Ideas?

Wed Sep 18 13:49:44 CDT 2002

Hello all,

I have a bit of a problem.  To present it, I need to first give a bit of a 
biology primer.

A DNA sequence can be represented as a string of A,G,C,T, which are 1-letter 
representations of different nucleotides.  Think GATTACA :).  Often, a 
sequence is considered in blocks of 3 nucleotides; this block is called a 
codon.  An array of codons occupies a "reading frame", and for a given 
sequence there are 6 reading frames.  For example, for 
ACG|GTC|TTT|CGA|TAA|AAA... the frames are:

1)as written
2)remove the first nucleotide from 1), giving CGG|TCT|TTC|GAT|AAA|A...
3)remove the first nucleotide from 2), giving GGT|CTT|TCG|ATA|AAA...

The other three frames are derived with similar mechanics, but the original 
sequence is first reversed, then "complemented" (essentially, tr/ACGT/TGCA/).

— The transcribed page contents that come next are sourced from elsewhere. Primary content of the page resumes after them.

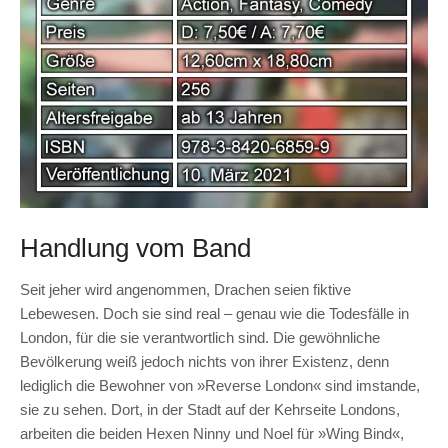
Handlung vom Band
Seit jeher wird angenommen, Drachen seien fiktive
Lebewesen. Doch sie sind real – genau wie die Todesfälle in
London, für die sie verantwortlich sind. Die gewöhnliche
Bevölkerung weiß jedoch nichts von ihrer Existenz, denn
lediglich die Bewohner von »Reverse London« sind imstande,
sie zu sehen. Dort, in der Stadt auf der Kehrseite Londons,
arbeiten die beiden Hexen Ninny und Noel für »Wing Bind«,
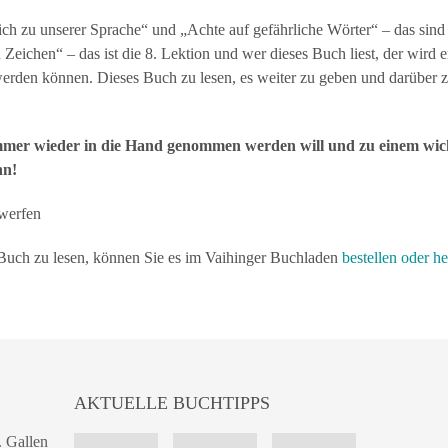
dlich zu unserer Sprache“ und „Achte auf gefährliche Wörter“ – das sind
 Zeichen“ – das ist die 8. Lektion und wer dieses Buch liest, der wird 
erden können. Dieses Buch zu lesen, es weiter zu geben und darüber z
 immer wieder in die Hand genommen werden will und zu einem wich
nn!
werfen
uch zu lesen, können Sie es im Vaihinger Buchladen
bestellen oder h
AKTUELLE BUCHTIPPS
. Gallen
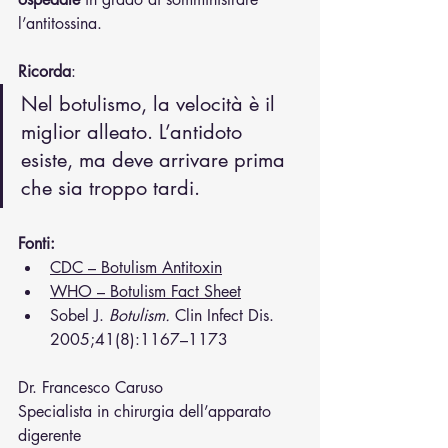
l’antitossina.
Ricorda
:
Nel botulismo, la velocità è il 
miglior alleato. L’antidoto 
esiste, ma deve arrivare prima 
che sia troppo tardi.
Fonti:
CDC – Botulism Antitoxin
WHO – Botulism Fact Sheet
Sobel J. 
Botulism.
 Clin Infect Dis. 
2005;41(8):1167–1173
Dr. Francesco Caruso
Specialista in chirurgia dell’apparato 
digerente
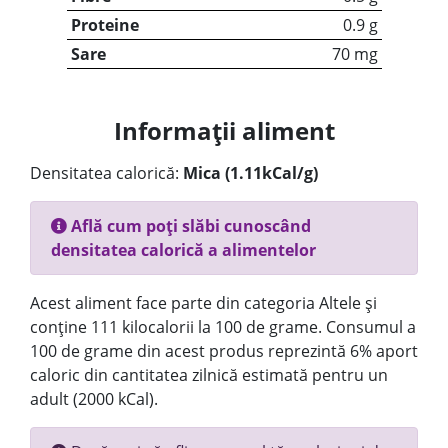
Proteine
0.9 g
Sare
70 mg
Informații aliment
Densitatea calorică:
Mica (1.11kCal/g)
Află cum poți slăbi cunoscând
densitatea calorică a alimentelor
Acest aliment face parte din categoria Altele și
conține 111 kilocalorii la 100 de grame. Consumul a
100 de grame din acest produs reprezintă 6% aport
caloric din cantitatea zilnică estimată pentru un
adult (2000 kCal).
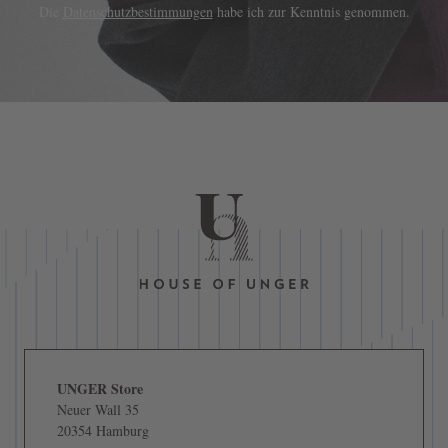
Die
Datenschutzbestimmungen
habe ich zur Kenntnis genommen.
UNGER Store
Neuer Wall 35
20354 Hamburg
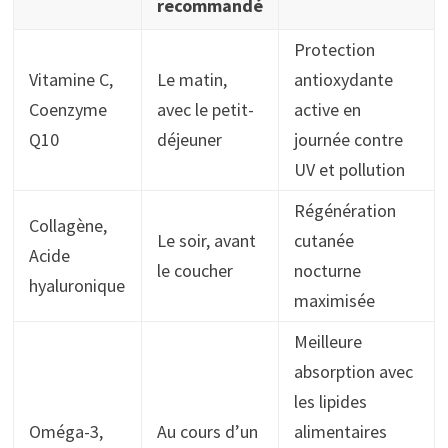
recommandé
Protection
Vitamine C,
Le matin,
antioxydante
Coenzyme
avec le petit-
active en
Q10
déjeuner
journée contre
UV et pollution
Régénération
Collagène,
Le soir, avant
cutanée
Acide
le coucher
nocturne
hyaluronique
maximisée
Meilleure
absorption avec
les lipides
Oméga-3,
Au cours d’un
alimentaires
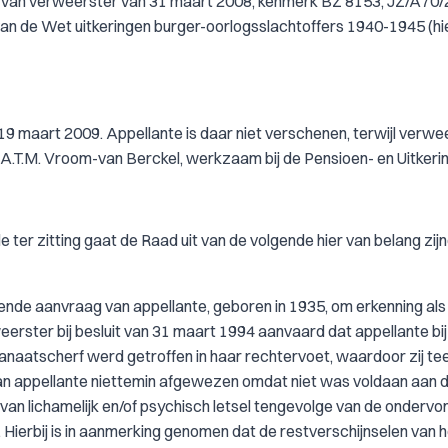
it van verweerster van 31 maart 2008, kenmerk BZ 8153, JZ/A70
 van de Wet uitkeringen burger-oorlogsslachtoffers 1940-1945 (hi
19 maart 2009. Appellante is daar niet verschenen, terwijl verwe
r A.T.M. Vroom-van Berckel, werkzaam bij de Pensioen- en Uitkeri
 ter zitting gaat de Raad uit van de volgende hier van belang zij
iende aanvraag van appellante, geboren in 1935, om erkenning als
eerster bij besluit van 31 maart 1994 aanvaard dat appellante bij
naatscherf werd getroffen in haar rechtervoet, waardoor zij tee
an appellante niettemin afgewezen omdat niet was voldaan aan 
van lichamelijk en/of psychisch letsel tengevolge van de onderv
it. Hierbij is in aanmerking genomen dat de restverschijnselen van 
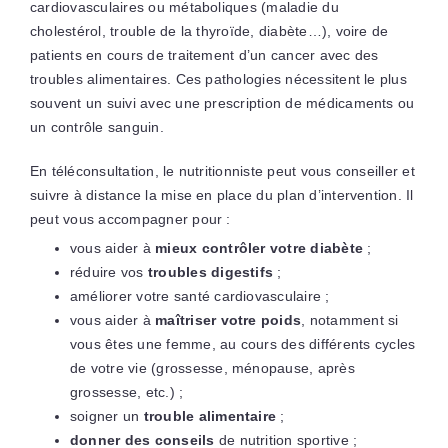
cardiovasculaires ou métaboliques (maladie du
cholestérol, trouble de la thyroïde, diabète…), voire de
patients en cours de traitement d’un cancer avec des
troubles alimentaires. Ces pathologies nécessitent le plus
souvent un suivi avec une prescription de médicaments ou
un contrôle sanguin.
En téléconsultation, le nutritionniste peut vous conseiller et
suivre à distance la mise en place du plan d’intervention. Il
peut vous accompagner pour :
vous aider à
mieux contrôler votre diabète
;
réduire vos
troubles digestifs
;
améliorer votre santé cardiovasculaire ;
vous aider à
maîtriser votre poids
, notamment si
vous êtes une femme, au cours des différents cycles
de votre vie (grossesse, ménopause, après
grossesse, etc.) ;
soigner un
trouble alimentaire
;
donner des conseils
de nutrition sportive ;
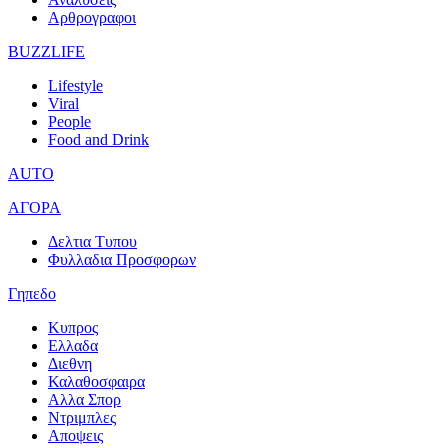
Αρθρογραφοι
BUZZLIFE
Lifestyle
Viral
People
Food and Drink
AUTO
ΑΓΟΡΑ
Δελτια Τυπου
Φυλλαδια Προσφορων
Γηπεδο
Κυπρος
Ελλαδα
Διεθνη
Καλαθοσφαιρα
Αλλα Σπορ
Ντριμπλες
Αποψεις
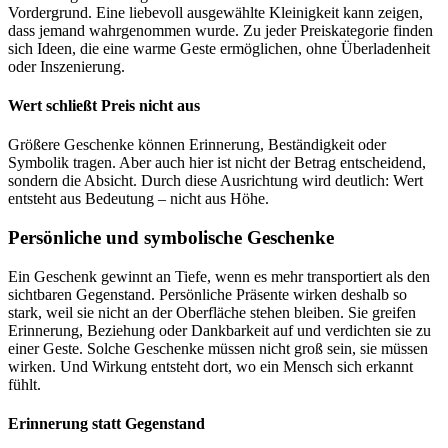
Vordergrund. Eine liebevoll ausgewählte Kleinigkeit kann zeigen,
dass jemand wahrgenommen wurde. Zu jeder Preiskategorie finden
sich Ideen, die eine warme Geste ermöglichen, ohne Überladenheit
oder Inszenierung.
Wert schließt Preis nicht aus
Größere Geschenke können Erinnerung, Beständigkeit oder
Symbolik tragen. Aber auch hier ist nicht der Betrag entscheidend,
sondern die Absicht. Durch diese Ausrichtung wird deutlich: Wert
entsteht aus Bedeutung – nicht aus Höhe.
Persönliche und symbolische Geschenke
Ein Geschenk gewinnt an Tiefe, wenn es mehr transportiert als den
sichtbaren Gegenstand. Persönliche Präsente wirken deshalb so
stark, weil sie nicht an der Oberfläche stehen bleiben. Sie greifen
Erinnerung, Beziehung oder Dankbarkeit auf und verdichten sie zu
einer Geste. Solche Geschenke müssen nicht groß sein, sie müssen
wirken. Und Wirkung entsteht dort, wo ein Mensch sich erkannt
fühlt.
Erinnerung statt Gegenstand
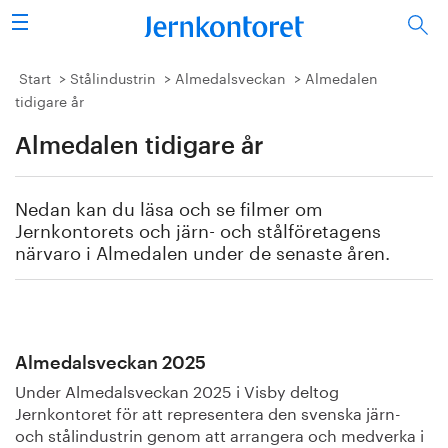
Sök
Stålindustrin
Start
Stålindustrin
Almedalsveckan
Almedalen
tidigare år
Vision 2050
Almedalen tidigare år
Forskning/utbildning
Nedan kan du läsa och se filmer om
Energi/miljö
Jernkontorets och järn- och stålföretagens
närvaro i Almedalen under de senaste åren.
Vi tycker
Publicerat
Almedalsveckan 2025
Bildbank
Under Almedalsveckan 2025 i Visby deltog
Jernkontoret för att representera den svenska järn-
Om oss
och stålindustrin genom att arrangera och medverka i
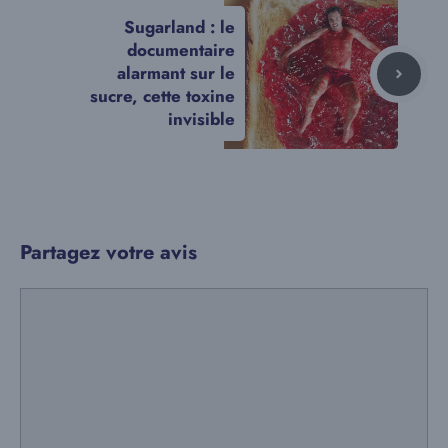
Sugarland : le
documentaire
alarmant sur le
sucre, cette toxine
invisible
Partagez votre avis
Commentaire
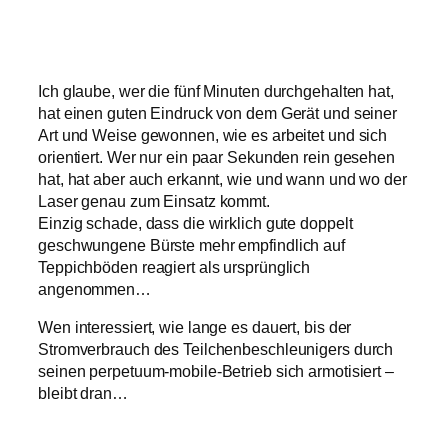
Ich glaube, wer die fünf Minuten durchgehalten hat,
hat einen guten Eindruck von dem Gerät und seiner
Art und Weise gewonnen, wie es arbeitet und sich
orientiert. Wer nur ein paar Sekunden rein gesehen
hat, hat aber auch erkannt, wie und wann und wo der
Laser genau zum Einsatz kommt.
Einzig schade, dass die wirklich gute doppelt
geschwungene Bürste mehr empfindlich auf
Teppichböden reagiert als ursprünglich
angenommen…
Wen interessiert, wie lange es dauert, bis der
Stromverbrauch des Teilchenbeschleunigers durch
seinen perpetuum-mobile-Betrieb sich armotisiert –
bleibt dran…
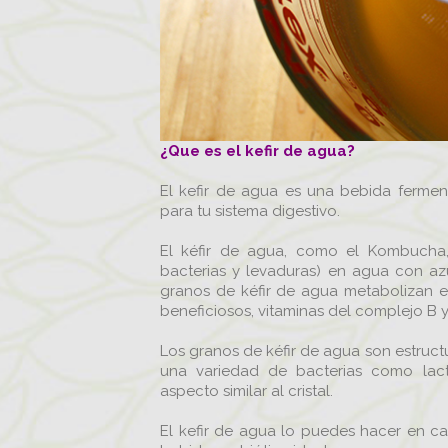
¿Que es el kefir de agua?
El kefir de agua es una bebida ferment
para tu sistema digestivo.
El kéfir de agua, como el Kombucha,
bacterias y levaduras) en agua con azú
granos de kéfir de agua metabolizan e
beneficiosos, vitaminas del complejo B 
Los granos de kéfir de agua son estruct
una variedad de bacterias como lactob
aspecto similar al cristal.
El kefir de agua lo puedes hacer en ca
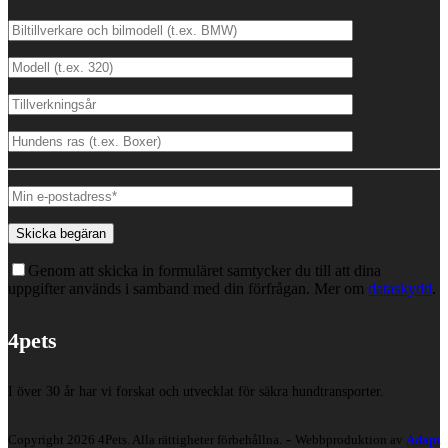
Genom att skicka in formuläret samtycker du till att dina
uppgifter används i samband med din förfrågan. Mer om
dataskydd
.
4pets
I över 30 år har vi forskat och utvecklat för säkra hundtransporter.
-
Copyright 2026 4Pets. Alla rättigheter förbehållna.
Webbproduktion av
Adapt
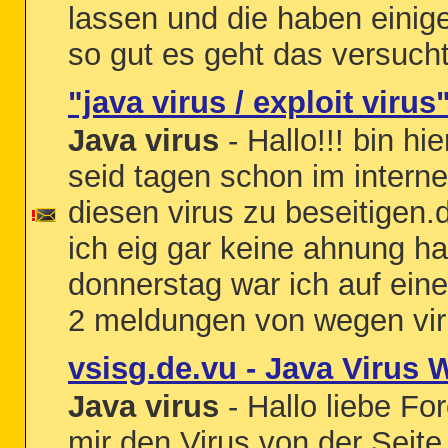
lassen und die haben einig
so gut es geht das versucht
"java virus / exploit viru
Java virus
- Hallo!!! bin h
seid tagen schon im intern
diesen virus zu beseitigen
ich eig gar keine ahnung h
donnerstag war ich auf eine
2 meldungen von wegen viru
vsisg.de.vu - Java Virus
Java virus
- Hallo liebe For
mir den Virus von der Seit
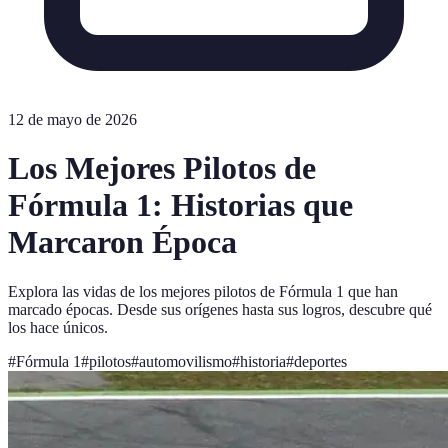
12 de mayo de 2026
Los Mejores Pilotos de
Fórmula 1: Historias que
Marcaron Época
Explora las vidas de los mejores pilotos de Fórmula 1 que han
marcado épocas. Desde sus orígenes hasta sus logros, descubre qué
los hace únicos.
#
Fórmula 1
#
pilotos
#
automovilismo
#
historia
#
deportes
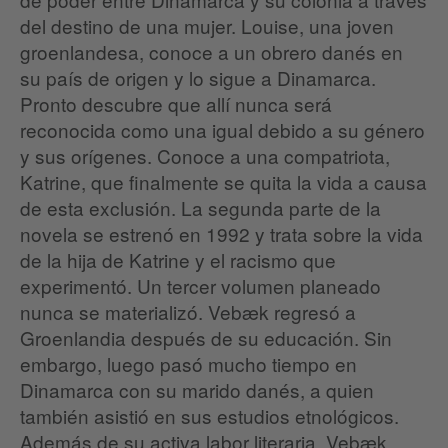
del destino de una mujer. Louise, una joven
groenlandesa, conoce a un obrero danés en
su país de origen y lo sigue a Dinamarca.
Pronto descubre que allí nunca será
reconocida como una igual debido a su género
y sus orígenes. Conoce a una compatriota,
Katrine, que finalmente se quita la vida a causa
de esta exclusión. La segunda parte de la
novela se estrenó en 1992 y trata sobre la vida
de la hija de Katrine y el racismo que
experimentó. Un tercer volumen planeado
nunca se materializó. Vebæk regresó a
Groenlandia después de su educación. Sin
embargo, luego pasó mucho tiempo en
Dinamarca con su marido danés, a quien
también asistió en sus estudios etnológicos.
Además de su activa labor literaria, Vebæk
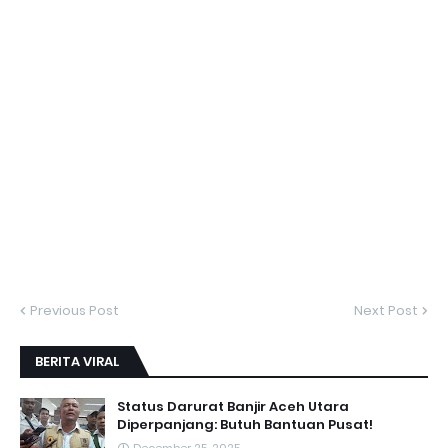
Previous Post
Next Post
BERITA VIRAL
Status Darurat Banjir Aceh Utara
Diperpanjang: Butuh Bantuan Pusat!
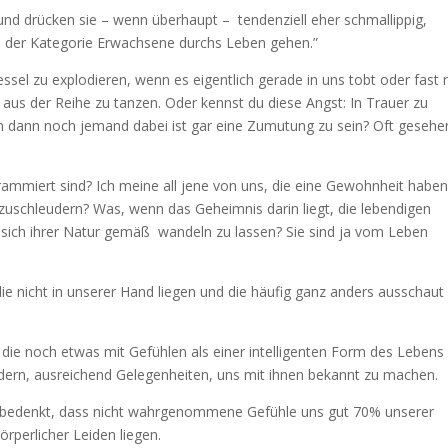
und drücken sie – wenn überhaupt – tendenziell eher schmallippig,
 in der Kategorie Erwachsene durchs Leben gehen.”
sel zu explodieren, wenn es eigentlich gerade in uns tobt oder fast
aus der Reihe zu tanzen. Oder kennst du diese Angst: In Trauer zu
n dann noch jemand dabei ist gar eine Zumutung zu sein? Oft gesehe
grammiert sind? Ich meine all jene von uns, die eine Gewohnheit haben
zuschleudern? Was, wenn das Geheimnis darin liegt, die lebendigen
 sich ihrer Natur gemäß wandeln zu lassen? Sie sind ja vom Leben
ie nicht in unserer Hand liegen und die häufig ganz anders ausschaut 
, die noch etwas mit Gefühlen als einer intelligenten Form des Lebens
ern, ausreichend Gelegenheiten, uns mit ihnen bekannt zu machen.
n bedenkt, dass nicht wahrgenommene Gefühle uns gut 70% unserer
rperlicher Leiden liegen.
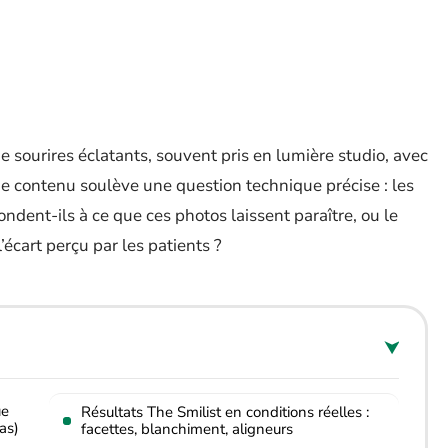
e sourires éclatants, souvent pris en lumière studio, avec
 de contenu soulève une question technique précise : les
ondent-ils à ce que ces photos laissent paraître, ou le
l’écart perçu par les patients ?
ue
Résultats The Smilist en conditions réelles :
as)
facettes, blanchiment, aligneurs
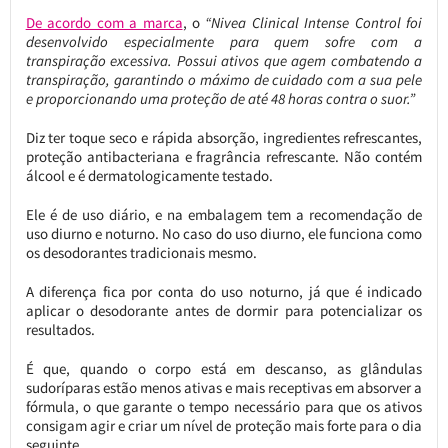
De acordo com a marca
, o
“Nivea Clinical Intense Control foi
desenvolvido especialmente para quem sofre com a
transpiração excessiva. Possui ativos que agem combatendo a
transpiração, garantindo o máximo de cuidado com a sua pele
e proporcionando uma proteção de até 48 horas contra o suor.”
Diz ter toque seco e rápida absorção, ingredientes refrescantes,
proteção antibacteriana e fragrância refrescante. Não contém
álcool e é dermatologicamente testado.
Ele é de uso diário, e na embalagem tem a recomendação de
uso diurno e noturno. No caso do uso diurno, ele funciona como
os desodorantes tradicionais mesmo.
A diferença fica por conta do uso noturno, já que é indicado
aplicar o desodorante antes de dormir para potencializar os
resultados.
É que, quando o corpo está em descanso, as glândulas
sudoríparas estão menos ativas e mais receptivas em absorver a
fórmula, o que garante o tempo necessário para que os ativos
consigam agir e criar um nível de proteção mais forte para o dia
seguinte.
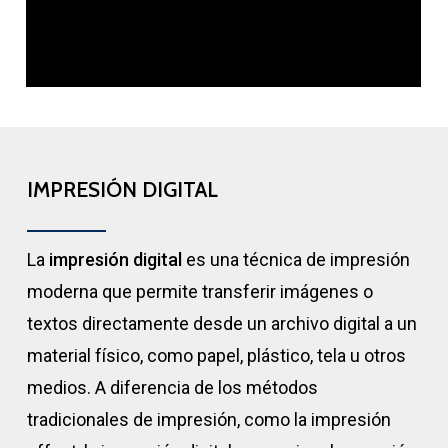
IMPRESIÓN DIGITAL
La
impresión digital
es una técnica de impresión
moderna que permite transferir imágenes o
textos directamente desde un archivo digital a un
material físico, como papel, plástico, tela u otros
medios. A diferencia de los métodos
tradicionales de impresión, como la impresión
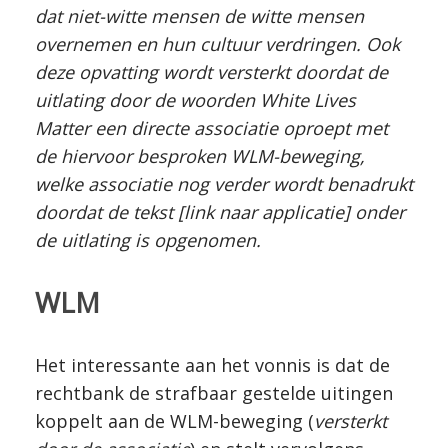
dat niet-witte mensen de witte mensen
overnemen en hun cultuur verdringen. Ook
deze opvatting wordt versterkt doordat de
uitlating door de woorden White Lives
Matter een directe associatie oproept met
de hiervoor besproken WLM-beweging,
welke associatie nog verder wordt benadrukt
doordat de tekst [link naar applicatie] onder
de uitlating is opgenomen.
WLM
Het interessante aan het vonnis is dat de
rechtbank de strafbaar gestelde uitingen
koppelt aan de WLM-beweging (
versterkt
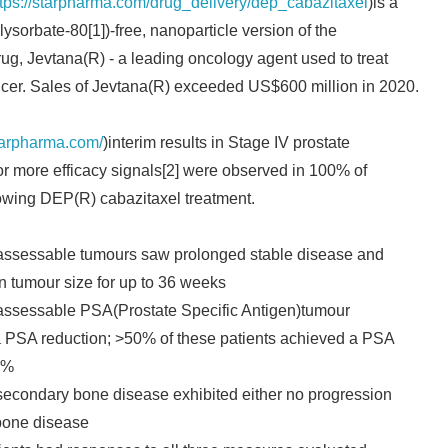
ttps://starpharma.com/drug_delivery/dep_cabazitaxel
)is a
ysorbate-80[1])-free, nanoparticle version of the
ug, Jevtana(R) - a leading oncology agent used to treat
cer. Sales of Jevtana(R) exceeded US$600 million in 2020.
starpharma.com/
)interim results in Stage IV prostate
r more efficacy signals[2] were observed in 100% of
lowing DEP(R) cabazitaxel treatment.
h assessable tumours saw prolonged stable disease and
in tumour size for up to 36 weeks
h assessable PSA(Prostate Specific Antigen)tumour
a PSA reduction; >50% of these patients achieved a PSA
0%
 secondary bone disease exhibited either no progression
bone disease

I am interested in finding all instances of 3 specific codons, and have 
created 2 regex objects (forward and reverse complement, for a total of 6 
codons) that do this perfectly.  I am also interested in knowing the locations 
of each matched codon in the string.  Currently I am using the pos function, 
and this is fine for the first frame in either orientation.  But...my current 
implementation of creating the next frame involves removing the current first 
nucleotide from the sequence with s/^\w// which comprimises the "absolute" 
position of a match with pos.  I need ideas please.  Arrays?  Tmp vars?  
Adding/subtracting appropriate integer to the pos return (easy,viable, but 
sort of messy as I imagine it). A better logical foundation is needed? I am 
quite sure I could come up with an answer to this with more thought but wanted 
to hear other opinions which are likely more elegant than mine.  How would you 
best do a frame-specific search while still being able to annotate the match 
location based on the original, untouched sequence?